The Rev. Tony Jones, an evangelical author and proponent of same-sex marriage, has been advocating for a separation of religious and civil marriage since 2010.

“This social change happened a lot faster than anybody predicted,” said Jones, who teaches at Fuller Theological Seminary in Pasadena, Calif. “When I declared that I would no longer sign marriage licenses and encouraged other clergy to do the same, it was an attempt to actually buy the church some freedom to say we can sacralize a same-sex union and we don’t need the state to legalize it.

“The other reason I did it was on behalf of people like Father Reardon,” Jones added. “I thought it would buy conservatives some time and some latitude and they could say the government can do whatever the government wants to do regarding marriage and weddings.

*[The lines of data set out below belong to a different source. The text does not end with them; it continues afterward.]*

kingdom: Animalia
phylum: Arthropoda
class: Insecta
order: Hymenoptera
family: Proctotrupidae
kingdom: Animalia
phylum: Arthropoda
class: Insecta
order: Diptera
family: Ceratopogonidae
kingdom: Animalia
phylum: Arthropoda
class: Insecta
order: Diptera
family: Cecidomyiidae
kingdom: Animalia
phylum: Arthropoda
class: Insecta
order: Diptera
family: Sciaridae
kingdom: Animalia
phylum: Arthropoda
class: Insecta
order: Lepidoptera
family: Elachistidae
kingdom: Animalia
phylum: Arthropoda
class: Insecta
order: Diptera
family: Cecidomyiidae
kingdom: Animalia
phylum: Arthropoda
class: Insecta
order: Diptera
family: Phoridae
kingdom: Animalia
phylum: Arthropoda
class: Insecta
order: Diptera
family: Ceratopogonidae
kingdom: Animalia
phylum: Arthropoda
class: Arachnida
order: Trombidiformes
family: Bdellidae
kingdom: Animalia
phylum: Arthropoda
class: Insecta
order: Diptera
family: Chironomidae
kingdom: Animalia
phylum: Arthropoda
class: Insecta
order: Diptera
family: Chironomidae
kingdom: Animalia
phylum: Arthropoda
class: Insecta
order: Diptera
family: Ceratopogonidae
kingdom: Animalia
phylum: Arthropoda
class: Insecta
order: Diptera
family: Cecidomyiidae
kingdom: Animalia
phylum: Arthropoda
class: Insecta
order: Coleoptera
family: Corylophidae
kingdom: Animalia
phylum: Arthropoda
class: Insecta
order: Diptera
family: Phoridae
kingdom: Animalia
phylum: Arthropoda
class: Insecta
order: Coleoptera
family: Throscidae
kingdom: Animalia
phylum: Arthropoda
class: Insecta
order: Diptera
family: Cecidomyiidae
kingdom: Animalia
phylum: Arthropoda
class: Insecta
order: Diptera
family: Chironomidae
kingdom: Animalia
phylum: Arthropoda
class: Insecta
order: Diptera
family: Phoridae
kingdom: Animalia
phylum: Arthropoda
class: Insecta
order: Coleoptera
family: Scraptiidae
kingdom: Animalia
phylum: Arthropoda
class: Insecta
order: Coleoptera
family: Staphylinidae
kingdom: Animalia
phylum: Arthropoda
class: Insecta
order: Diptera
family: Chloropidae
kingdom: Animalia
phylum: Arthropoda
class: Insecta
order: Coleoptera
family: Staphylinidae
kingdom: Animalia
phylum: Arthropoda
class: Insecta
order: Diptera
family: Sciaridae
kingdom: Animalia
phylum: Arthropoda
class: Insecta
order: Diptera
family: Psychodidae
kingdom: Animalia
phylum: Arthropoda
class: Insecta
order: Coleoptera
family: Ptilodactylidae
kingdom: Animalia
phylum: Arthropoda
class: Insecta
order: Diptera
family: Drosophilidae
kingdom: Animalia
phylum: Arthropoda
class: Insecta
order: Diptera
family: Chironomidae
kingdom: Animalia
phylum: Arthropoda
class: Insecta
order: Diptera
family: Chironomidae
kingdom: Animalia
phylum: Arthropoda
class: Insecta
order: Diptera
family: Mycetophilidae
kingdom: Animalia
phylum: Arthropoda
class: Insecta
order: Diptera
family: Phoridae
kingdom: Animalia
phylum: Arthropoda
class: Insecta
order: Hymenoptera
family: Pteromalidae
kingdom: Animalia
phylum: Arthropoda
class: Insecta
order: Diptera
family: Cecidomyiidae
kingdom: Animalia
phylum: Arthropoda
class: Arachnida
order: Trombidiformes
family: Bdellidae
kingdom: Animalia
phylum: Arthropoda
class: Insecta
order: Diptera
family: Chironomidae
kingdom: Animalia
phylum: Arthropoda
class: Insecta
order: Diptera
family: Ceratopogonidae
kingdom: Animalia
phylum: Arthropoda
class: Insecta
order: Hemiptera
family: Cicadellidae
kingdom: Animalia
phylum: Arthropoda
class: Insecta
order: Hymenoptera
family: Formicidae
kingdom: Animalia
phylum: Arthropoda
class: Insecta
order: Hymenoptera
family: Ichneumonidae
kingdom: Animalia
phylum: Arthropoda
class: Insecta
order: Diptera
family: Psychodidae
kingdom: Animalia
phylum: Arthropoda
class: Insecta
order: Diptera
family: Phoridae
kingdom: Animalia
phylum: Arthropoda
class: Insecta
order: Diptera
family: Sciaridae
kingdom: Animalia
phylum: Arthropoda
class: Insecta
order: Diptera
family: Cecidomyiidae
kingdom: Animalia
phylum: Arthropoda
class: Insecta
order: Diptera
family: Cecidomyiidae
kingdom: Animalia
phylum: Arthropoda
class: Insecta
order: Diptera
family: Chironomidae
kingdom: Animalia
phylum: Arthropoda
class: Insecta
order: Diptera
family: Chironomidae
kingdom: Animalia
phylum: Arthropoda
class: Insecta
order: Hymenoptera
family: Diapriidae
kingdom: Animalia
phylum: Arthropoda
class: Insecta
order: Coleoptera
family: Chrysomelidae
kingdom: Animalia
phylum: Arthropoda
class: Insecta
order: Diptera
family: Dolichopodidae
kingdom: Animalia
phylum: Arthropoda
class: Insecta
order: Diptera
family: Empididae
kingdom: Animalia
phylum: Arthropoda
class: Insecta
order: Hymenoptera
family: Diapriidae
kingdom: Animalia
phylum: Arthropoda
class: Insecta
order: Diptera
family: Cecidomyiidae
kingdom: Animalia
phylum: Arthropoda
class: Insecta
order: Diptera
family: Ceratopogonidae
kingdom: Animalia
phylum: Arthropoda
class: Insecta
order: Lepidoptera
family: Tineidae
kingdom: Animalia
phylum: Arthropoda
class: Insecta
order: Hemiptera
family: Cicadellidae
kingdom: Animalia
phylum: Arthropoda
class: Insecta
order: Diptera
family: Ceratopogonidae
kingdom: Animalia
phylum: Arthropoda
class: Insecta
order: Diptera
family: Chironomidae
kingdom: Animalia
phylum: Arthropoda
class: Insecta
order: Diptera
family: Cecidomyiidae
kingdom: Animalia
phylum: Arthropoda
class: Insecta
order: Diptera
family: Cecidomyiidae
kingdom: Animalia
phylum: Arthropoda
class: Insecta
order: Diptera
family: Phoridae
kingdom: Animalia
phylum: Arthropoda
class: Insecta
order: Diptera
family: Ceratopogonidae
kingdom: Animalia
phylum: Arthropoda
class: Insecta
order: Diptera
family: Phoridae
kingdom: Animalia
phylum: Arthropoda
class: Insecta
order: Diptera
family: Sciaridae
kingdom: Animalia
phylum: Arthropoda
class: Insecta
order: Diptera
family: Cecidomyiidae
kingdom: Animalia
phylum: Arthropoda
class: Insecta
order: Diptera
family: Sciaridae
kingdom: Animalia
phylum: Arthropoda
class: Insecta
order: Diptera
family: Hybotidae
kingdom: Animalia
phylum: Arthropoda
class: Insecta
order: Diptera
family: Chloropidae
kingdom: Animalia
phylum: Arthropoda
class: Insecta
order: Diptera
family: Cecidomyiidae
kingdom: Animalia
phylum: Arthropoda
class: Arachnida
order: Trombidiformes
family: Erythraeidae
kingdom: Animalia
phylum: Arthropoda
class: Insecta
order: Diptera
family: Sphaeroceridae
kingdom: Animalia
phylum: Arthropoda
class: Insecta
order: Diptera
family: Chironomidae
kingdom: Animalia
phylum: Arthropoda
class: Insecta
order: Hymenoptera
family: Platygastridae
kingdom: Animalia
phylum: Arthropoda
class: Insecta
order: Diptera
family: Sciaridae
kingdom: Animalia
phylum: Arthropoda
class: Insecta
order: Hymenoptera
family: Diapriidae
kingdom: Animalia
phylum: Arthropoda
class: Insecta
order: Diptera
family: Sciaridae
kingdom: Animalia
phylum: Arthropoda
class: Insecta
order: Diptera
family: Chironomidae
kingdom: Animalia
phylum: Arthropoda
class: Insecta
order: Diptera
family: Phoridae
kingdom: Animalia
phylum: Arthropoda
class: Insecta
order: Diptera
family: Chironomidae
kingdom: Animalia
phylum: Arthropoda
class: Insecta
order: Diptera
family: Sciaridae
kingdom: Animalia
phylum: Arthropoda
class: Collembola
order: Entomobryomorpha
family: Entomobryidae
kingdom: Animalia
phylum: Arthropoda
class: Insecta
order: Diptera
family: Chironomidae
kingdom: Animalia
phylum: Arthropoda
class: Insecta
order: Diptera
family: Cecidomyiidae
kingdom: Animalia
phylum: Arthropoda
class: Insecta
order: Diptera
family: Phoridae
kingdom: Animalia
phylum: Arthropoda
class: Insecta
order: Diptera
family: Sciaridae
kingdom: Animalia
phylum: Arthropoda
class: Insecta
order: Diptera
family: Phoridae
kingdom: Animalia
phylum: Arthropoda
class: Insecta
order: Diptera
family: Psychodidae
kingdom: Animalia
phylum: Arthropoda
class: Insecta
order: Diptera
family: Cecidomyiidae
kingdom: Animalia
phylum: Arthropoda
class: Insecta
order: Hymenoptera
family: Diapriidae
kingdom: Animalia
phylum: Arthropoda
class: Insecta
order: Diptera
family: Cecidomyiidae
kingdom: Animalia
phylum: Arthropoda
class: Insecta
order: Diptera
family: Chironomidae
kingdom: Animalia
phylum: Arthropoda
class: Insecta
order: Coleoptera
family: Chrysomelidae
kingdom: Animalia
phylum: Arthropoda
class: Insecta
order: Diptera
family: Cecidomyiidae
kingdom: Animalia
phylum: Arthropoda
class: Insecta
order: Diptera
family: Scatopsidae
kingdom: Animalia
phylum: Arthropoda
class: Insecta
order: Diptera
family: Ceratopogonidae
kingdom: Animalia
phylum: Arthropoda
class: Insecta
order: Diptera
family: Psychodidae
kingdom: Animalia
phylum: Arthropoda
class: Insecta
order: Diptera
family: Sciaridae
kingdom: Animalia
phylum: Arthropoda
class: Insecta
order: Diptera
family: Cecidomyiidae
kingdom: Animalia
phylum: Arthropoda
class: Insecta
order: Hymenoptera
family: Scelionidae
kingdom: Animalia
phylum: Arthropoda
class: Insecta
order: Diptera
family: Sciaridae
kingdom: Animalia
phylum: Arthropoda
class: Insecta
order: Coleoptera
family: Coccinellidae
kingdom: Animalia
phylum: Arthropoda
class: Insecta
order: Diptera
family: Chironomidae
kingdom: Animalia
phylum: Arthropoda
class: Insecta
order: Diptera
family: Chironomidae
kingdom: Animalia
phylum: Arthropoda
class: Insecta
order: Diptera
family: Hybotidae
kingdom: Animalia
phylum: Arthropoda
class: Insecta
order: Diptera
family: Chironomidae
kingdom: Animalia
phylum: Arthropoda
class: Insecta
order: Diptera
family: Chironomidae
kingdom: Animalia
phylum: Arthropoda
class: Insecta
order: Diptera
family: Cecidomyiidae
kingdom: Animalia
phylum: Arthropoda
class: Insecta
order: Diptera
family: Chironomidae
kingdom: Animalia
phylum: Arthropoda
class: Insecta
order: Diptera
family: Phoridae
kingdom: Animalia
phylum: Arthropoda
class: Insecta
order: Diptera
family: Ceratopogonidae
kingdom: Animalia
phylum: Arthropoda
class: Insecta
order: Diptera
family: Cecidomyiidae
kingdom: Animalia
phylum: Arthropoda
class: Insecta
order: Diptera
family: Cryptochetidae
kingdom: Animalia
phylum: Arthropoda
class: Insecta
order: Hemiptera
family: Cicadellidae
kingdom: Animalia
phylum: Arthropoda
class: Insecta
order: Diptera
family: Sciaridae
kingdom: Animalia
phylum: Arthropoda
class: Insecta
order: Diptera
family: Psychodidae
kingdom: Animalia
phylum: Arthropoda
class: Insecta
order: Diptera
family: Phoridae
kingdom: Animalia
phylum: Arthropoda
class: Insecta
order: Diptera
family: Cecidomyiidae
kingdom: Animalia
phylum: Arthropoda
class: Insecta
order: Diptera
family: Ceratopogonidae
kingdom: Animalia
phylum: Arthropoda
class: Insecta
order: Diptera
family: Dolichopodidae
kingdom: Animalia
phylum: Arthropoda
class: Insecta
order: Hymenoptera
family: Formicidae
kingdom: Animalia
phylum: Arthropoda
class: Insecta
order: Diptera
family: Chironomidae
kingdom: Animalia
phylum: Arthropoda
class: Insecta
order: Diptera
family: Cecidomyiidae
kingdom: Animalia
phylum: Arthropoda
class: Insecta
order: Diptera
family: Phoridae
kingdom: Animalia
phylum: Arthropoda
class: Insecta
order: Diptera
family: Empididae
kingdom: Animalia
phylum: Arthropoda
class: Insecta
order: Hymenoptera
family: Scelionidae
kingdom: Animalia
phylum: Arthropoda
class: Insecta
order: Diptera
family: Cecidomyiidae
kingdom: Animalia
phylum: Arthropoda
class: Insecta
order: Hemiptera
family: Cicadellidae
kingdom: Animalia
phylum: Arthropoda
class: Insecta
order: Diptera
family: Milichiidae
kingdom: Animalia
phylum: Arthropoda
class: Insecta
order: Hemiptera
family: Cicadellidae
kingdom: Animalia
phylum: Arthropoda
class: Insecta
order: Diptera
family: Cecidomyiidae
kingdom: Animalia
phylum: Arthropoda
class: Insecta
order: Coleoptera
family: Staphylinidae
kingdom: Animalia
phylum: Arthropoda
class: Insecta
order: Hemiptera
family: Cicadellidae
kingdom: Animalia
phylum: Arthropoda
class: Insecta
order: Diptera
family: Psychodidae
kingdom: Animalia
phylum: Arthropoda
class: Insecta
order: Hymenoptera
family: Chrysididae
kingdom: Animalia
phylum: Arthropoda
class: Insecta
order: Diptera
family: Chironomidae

But in our church we’re going to have a different standard.”

He said most clergy members he has surveyed agree in principle that they should not serve as arms of the government, but signing that certificate has become so much a part of the American marriage ritual that it’s difficult for them to see an alternative.

Bishop Demetrios of Mokissos, chancellor of the Greek Orthodox Metropolis of Chicago, said he doesn’t foresee such a boycott in Chicago. He even questions whether it’s legal.

“I can’t imagine any of our priests doing that,” he said. “It hasn’t happened yet and I don’t anticipate it happening to make a political statement,” he said.

Jacobse said Reardon is the first Orthodox priest to take such a strong a political stand. But the recent Supreme Court ruling has sparked a discussion among other brethren, he said.

“It was a bold move on Father Patrick’s part,” Jacobse said. “A lot of priests are wondering and asking the same thing. To remove all conflict between the church and the state is to go the path that Father Reardon has chosen to go on. I anticipate more priests are going to go that way.”

Reardon emphasizes that he does not discourage couples from seeking licenses and legitimacy in the eyes of the law. But having that certificate will no longer be a condition of getting married at All Saints.

“If you want the tax advantages of marriage recognized by the state, you’re going to have to do something else about it, like go down to a justice of the peace,” he said. “If you don’t want that, that’s perfectly OK. I’m not going to require that at this parish.”